Stesso modulo anche per Mihajlovic, ma reinterpetato in una chiave diversa: il 4-3-3 doriano è quasi un 4-3-1-2, visto che Eto'o si muove molto tra le due linee e non è il vero punto di riferimento avanzato. Sono solo Cacciatore e De Vitis gli unici due non a disposizione del tecnico serbo, visto che Okaka, che non era al meglio, ha recuperato e sarà della partita, anche se difficilmente partirà titolare, visto che, insieme a Eto'o, ci dovrebbero essere Muriel ed Eder, entrambi in un ottimo periodo realizzativo e di forma. A centrocampo sicuramente presenti Soriano e Acquah, qualche incertezza in più legata a Palombo: Obiang preme per trovare posto. Non si cambia invece dietro: Viviano tra i pali, e davanti a lui De Silvestri e Regini sulle fasce, con la coppia centrale formata da Romagnoli e Silvestre.
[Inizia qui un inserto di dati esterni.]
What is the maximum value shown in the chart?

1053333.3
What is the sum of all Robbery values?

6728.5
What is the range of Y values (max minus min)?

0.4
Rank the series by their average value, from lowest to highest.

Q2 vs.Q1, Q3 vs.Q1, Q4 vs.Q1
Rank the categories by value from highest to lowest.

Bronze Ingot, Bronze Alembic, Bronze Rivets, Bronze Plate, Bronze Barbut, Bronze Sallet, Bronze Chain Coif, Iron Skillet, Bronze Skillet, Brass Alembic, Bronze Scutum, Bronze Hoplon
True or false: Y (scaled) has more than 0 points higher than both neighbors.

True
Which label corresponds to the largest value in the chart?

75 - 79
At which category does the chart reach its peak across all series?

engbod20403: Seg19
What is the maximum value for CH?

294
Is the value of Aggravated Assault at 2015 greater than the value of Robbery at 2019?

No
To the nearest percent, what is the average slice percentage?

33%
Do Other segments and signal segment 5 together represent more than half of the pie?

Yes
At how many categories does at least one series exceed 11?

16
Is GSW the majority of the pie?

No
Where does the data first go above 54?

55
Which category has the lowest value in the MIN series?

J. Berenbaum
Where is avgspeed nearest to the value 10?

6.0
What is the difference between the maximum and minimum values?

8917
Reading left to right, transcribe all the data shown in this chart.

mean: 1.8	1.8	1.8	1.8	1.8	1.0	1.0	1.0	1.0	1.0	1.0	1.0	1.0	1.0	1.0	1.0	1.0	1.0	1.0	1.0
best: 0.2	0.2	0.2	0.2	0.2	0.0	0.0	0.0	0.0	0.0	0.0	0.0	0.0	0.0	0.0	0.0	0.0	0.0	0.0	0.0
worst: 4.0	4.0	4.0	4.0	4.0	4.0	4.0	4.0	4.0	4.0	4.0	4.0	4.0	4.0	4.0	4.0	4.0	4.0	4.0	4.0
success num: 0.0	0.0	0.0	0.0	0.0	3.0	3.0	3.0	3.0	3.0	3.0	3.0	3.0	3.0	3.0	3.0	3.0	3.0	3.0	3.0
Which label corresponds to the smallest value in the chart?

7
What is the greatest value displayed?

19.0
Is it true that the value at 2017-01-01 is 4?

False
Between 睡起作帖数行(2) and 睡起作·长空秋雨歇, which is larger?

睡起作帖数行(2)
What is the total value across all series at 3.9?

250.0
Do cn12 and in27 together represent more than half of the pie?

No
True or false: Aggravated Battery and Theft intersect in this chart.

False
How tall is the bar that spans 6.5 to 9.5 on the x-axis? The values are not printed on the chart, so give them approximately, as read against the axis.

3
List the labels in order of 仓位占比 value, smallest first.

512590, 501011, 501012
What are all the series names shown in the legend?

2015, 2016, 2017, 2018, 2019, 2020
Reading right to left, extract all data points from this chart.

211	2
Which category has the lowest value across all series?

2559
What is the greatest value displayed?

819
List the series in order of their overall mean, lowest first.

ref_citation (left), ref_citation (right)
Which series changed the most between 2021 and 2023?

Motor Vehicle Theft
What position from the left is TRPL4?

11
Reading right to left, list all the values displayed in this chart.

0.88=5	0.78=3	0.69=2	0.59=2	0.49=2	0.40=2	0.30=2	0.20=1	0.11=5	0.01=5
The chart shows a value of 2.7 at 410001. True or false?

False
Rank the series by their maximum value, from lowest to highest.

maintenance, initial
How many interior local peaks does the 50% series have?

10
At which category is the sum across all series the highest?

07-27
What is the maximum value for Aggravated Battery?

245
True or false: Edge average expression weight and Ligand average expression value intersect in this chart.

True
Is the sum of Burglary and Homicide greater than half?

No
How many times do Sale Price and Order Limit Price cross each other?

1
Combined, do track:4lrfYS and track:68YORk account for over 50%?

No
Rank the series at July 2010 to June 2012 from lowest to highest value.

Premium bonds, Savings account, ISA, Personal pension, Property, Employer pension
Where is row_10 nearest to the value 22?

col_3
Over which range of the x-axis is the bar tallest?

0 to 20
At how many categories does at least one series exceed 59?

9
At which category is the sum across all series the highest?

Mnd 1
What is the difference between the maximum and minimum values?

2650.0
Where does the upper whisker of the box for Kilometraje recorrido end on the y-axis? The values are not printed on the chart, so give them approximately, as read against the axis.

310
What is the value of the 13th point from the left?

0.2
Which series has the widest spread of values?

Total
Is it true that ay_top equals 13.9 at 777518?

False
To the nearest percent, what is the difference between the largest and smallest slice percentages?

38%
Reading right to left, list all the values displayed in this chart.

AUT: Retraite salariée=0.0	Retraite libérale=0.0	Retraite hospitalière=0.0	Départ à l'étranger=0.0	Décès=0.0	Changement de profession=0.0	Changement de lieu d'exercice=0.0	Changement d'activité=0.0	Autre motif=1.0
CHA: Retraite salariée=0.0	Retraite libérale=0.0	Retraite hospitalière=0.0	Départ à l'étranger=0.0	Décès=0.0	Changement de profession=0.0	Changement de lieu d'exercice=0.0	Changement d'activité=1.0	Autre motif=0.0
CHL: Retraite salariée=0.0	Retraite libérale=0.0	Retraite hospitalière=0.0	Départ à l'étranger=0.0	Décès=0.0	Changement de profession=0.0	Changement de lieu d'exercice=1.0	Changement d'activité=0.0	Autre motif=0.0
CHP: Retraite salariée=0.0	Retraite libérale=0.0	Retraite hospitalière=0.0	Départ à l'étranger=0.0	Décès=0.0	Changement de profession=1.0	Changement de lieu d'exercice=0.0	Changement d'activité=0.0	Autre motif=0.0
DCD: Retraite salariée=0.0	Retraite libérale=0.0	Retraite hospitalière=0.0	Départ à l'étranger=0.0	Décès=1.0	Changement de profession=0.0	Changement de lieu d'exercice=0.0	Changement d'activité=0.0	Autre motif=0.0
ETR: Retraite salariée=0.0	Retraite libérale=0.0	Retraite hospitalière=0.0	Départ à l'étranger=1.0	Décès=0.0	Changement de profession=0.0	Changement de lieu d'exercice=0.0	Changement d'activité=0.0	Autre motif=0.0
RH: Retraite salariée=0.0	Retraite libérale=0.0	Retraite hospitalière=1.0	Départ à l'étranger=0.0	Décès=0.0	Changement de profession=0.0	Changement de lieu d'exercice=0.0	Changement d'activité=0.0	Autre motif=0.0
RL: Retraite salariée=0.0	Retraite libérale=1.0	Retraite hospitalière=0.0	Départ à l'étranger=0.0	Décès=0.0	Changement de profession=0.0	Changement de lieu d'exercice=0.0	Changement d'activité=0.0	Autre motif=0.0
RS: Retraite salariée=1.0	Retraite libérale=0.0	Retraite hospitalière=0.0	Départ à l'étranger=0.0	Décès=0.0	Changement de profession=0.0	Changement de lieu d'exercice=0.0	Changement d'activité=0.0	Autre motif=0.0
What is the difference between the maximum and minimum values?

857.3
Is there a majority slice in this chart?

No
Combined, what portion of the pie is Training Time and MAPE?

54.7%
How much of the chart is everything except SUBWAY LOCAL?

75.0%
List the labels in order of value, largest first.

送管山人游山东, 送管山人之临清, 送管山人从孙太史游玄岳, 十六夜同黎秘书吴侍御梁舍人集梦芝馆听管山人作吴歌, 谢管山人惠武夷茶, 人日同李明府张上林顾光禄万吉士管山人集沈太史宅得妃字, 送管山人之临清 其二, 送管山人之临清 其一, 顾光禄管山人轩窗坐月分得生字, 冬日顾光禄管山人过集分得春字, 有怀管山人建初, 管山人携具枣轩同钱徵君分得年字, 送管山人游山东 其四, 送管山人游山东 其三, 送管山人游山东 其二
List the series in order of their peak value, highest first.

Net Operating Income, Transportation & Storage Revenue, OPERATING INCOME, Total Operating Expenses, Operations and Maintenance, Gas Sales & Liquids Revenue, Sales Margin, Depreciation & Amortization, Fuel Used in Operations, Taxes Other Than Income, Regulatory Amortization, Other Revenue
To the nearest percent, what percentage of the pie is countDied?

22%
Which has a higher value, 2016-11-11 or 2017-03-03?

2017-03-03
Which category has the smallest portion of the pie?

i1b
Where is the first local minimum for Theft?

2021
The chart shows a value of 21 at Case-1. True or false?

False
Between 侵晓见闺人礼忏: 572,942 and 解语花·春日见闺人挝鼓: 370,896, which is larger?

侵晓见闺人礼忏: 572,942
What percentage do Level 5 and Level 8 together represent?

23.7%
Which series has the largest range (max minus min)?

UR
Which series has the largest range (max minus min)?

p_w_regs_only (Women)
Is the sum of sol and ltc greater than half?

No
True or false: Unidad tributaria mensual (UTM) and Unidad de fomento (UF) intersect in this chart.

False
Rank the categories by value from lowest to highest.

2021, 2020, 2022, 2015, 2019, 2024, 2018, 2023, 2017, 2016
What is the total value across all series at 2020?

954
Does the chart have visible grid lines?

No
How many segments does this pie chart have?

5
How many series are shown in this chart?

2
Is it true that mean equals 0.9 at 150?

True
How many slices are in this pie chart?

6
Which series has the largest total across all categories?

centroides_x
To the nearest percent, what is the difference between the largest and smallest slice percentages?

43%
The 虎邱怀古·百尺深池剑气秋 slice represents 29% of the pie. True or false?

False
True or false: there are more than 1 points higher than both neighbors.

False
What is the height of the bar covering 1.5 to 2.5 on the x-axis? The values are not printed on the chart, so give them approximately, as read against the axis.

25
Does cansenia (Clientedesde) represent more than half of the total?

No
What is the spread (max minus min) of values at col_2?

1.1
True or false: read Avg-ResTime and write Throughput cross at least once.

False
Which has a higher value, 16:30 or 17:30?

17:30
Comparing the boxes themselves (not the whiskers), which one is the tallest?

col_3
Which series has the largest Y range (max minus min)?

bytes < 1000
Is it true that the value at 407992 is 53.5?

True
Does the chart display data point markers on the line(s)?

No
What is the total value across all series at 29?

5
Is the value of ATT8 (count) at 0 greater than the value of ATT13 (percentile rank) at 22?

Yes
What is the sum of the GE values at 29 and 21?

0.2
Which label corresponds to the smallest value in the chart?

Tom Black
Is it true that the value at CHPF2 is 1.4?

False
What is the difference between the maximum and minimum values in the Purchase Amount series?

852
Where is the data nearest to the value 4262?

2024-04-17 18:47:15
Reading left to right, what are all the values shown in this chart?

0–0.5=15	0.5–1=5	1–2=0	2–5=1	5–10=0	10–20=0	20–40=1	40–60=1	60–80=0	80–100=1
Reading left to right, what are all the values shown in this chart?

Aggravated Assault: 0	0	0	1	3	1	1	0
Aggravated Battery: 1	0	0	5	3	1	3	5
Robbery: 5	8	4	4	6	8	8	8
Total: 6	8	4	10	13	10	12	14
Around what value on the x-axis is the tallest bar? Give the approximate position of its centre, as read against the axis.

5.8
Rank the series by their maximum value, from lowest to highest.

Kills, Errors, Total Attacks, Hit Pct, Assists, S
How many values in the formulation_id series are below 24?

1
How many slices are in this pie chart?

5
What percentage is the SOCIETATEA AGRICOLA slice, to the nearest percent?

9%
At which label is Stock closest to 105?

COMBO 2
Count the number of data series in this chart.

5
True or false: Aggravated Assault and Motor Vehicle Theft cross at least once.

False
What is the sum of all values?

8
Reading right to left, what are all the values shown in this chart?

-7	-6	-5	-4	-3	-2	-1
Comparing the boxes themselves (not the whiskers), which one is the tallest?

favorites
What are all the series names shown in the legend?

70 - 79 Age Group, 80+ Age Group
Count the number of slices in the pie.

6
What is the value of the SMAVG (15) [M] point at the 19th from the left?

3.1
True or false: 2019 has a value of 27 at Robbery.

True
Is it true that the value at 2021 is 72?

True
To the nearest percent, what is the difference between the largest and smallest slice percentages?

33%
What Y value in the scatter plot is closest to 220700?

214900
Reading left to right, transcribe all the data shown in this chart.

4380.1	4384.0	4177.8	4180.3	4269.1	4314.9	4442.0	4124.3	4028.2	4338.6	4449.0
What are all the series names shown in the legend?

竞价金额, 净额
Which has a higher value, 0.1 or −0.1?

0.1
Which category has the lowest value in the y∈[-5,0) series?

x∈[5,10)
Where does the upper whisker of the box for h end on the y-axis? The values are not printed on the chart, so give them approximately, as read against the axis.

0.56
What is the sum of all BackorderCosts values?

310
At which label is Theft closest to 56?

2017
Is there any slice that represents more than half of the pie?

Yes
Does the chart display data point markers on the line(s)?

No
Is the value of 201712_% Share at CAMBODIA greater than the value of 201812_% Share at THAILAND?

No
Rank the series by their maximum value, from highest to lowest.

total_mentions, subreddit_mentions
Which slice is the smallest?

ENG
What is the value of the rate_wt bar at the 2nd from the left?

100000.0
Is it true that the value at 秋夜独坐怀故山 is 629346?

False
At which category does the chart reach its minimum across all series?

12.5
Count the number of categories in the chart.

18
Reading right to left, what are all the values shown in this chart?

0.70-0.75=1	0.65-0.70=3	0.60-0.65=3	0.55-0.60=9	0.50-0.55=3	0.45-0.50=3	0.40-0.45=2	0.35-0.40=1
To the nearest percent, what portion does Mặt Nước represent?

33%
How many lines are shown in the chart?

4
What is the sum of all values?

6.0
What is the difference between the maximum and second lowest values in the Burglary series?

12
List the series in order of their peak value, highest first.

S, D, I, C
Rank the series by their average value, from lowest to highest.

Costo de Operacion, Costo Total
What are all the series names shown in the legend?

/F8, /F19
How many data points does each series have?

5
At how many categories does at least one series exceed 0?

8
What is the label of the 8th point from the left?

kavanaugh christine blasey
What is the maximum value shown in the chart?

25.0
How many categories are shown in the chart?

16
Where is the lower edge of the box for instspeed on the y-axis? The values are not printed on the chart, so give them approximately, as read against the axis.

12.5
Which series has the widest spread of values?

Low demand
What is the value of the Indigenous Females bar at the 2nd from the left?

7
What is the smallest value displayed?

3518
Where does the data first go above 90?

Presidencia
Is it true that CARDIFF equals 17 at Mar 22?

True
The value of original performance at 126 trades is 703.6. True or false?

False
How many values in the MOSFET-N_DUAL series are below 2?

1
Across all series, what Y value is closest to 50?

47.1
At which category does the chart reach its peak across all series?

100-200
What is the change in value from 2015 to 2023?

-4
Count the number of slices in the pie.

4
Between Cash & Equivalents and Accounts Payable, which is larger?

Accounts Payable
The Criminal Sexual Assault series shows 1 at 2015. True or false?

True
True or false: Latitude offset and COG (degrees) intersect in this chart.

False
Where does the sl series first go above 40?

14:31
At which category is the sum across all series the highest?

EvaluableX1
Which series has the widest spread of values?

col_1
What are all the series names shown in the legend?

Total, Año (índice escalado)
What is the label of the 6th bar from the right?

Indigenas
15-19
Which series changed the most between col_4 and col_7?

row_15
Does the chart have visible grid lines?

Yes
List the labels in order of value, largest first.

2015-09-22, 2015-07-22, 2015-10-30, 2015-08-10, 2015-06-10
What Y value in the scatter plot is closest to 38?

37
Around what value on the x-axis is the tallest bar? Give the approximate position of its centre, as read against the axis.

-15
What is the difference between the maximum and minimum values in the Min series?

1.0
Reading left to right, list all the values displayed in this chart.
LE PAROLE DELLA VIGILIA - Vincenzo Montella si aspetta una partita complicata contro la Samp del suo amico Mihajlovic, nonchè sua ex squadra: "Sono compatti e subiscono sempre poco. Sono pieni di entusiamo e di volontà. Dovremo essere intelligenti domani e subire gol in contropiede mi darebbe molto fastidio. Con Sinisa conosciamo da molto tempo e c'è stima, ma ognuno ha la sua precisa filosofia. Da calciatore aveva un grande temperamento. Con i giocatori ho sempre uno scambio durante al settimana. Vivo la situazione attuale con tranquillità e serenità perché noto un forte senso di indentità nel gruppo". E tra poco arriva la partita contro la Juventus, importante crocevia della stagione: "La nostra squadra è composta da calciatori consapevoli. Abbiamo un piccolo vantaggio contro la Juventus, ma sappiamo bene quali sono le loro qualità. Lo abbiamo visto anche contro il Borussia Dortmund". Scherza anche sulle voci che lo vedono lontano da Firenze la prossima stagione: "Anche da calciatore ero abituato ai rumors. Se fai bene sei pronto ad essere cacciato, se tutto è ok sei comunque pronto per andartene. Non esiste la calma piatta nel mio mestiere. Mia moglie quando va in giro per Firenze sente molte storie, all'inizio non dovevo nemmeno mangiare il panettone. Dipende da che bar frequenti.... Sento molto l'affetto della città".

Il ritorno da ex provoca sicuramente emozioni forti a Sinisa Mihajlovic, ma il tecnico blucerchiato e focalizzato per cercare di fare bene con la sua Sampdoria ora: "Non so come mi accoglieranno a Firenze, lì ho dato tutto. Ringrazio Della Valle, era una situazione particolare e non ha funzionato. La Fiorentina è una grande squadra e gioca bene e sono contento per il mio amico Montella". Pensare al passato, con un occhio fisso al futuro, perchè bisogna inseguire un sogno: "Siamo una squadra con le palle, con grande organizzazione, entusiasmo e mentalità. Per noi la Champions League è quasi impossibile, ma proprio su quel 'quasi' dobbiamo lavorare. Siamo in alto, mancano dieci giornate e ci dobbiamo provare. Certo, Mi sto esponendo molto, ma voglio che la mia squadra dia tutto sul campo, in modo da non avere rimpianti. E se andasse male e non chiudessimo terzi potremmo andare comunque il Europa League, che è un traguardo molto importante. Rispetto all'anno scorso siamo cresciuti sotto tutti gli aspetti. Rispettiamo gli altri ma non ne abbiamo paura, non abbiamo mai perso la nostra identità". E riguardo alla formazione da mettere in campo: "I nazionali sono tornati stanchi ma motivati. Hanno tutto il tempo per recuperare, domani siamo quasi tutti disponibili. Ho qualche dubbio e non so chi gioca. Per me chi entra è importante tanto quanto chi gioca, spesso succede di essere decisivo pur giocando uno spezzone di gara. Okaka sta bene".

L'ARBITRO - Sarà Luca Banti della sezione di Livorno a dirigere Fiorentina-Sampdoria: i viola contano 20 precedenti, con score di 10 successi, 6 pareggi e 4 sconfitte; i blucerchiati vantano 7 vittorie, 2 pareggi e 6 sconfitte su 15 incroci ufficiali.